_What the task asks:_ Write out every line of the following material word for word, without alteration.

•••

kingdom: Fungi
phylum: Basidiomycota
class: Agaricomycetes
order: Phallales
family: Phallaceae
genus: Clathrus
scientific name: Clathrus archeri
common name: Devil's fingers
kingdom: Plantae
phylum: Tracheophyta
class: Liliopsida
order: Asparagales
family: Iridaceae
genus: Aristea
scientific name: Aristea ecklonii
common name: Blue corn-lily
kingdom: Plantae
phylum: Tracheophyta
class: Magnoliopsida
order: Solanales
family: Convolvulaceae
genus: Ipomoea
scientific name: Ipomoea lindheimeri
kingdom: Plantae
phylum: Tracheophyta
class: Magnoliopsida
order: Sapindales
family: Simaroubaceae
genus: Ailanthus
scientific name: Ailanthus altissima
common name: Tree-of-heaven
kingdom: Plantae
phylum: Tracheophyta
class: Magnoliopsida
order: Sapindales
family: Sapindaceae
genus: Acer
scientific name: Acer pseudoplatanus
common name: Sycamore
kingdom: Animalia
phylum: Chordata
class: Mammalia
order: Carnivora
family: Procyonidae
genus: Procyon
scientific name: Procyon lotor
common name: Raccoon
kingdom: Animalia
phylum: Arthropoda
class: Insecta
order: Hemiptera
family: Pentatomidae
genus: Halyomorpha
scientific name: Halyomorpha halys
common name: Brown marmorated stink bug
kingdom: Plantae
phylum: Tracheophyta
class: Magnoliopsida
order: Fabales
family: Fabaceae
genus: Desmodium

•••

_The reply:_
kingdom: Fungi
phylum: Basidiomycota
class: Agaricomycetes
order: Phallales
family: Phallaceae
genus: Clathrus
scientific name: Clathrus archeri
common name: Devil's fingers
kingdom: Plantae
phylum: Tracheophyta
class: Liliopsida
order: Asparagales
family: Iridaceae
genus: Aristea
scientific name: Aristea ecklonii
common name: Blue corn-lily
kingdom: Plantae
phylum: Tracheophyta
class: Magnoliopsida
order: Solanales
family: Convolvulaceae
genus: Ipomoea
scientific name: Ipomoea lindheimeri
kingdom: Plantae
phylum: Tracheophyta
class: Magnoliopsida
order: Sapindales
family: Simaroubaceae
genus: Ailanthus
scientific name: Ailanthus altissima
common name: Tree-of-heaven
kingdom: Plantae
phylum: Tracheophyta
class: Magnoliopsida
order: Sapindales
family: Sapindaceae
genus: Acer
scientific name: Acer pseudoplatanus
common name: Sycamore
kingdom: Animalia
phylum: Chordata
class: Mammalia
order: Carnivora
family: Procyonidae
genus: Procyon
scientific name: Procyon lotor
common name: Raccoon
kingdom: Animalia
phylum: Arthropoda
class: Insecta
order: Hemiptera
family: Pentatomidae
genus: Halyomorpha
scientific name: Halyomorpha halys
common name: Brown marmorated stink bug
kingdom: Plantae
phylum: Tracheophyta
class: Magnoliopsida
order: Fabales
family: Fabaceae
genus: Desmodium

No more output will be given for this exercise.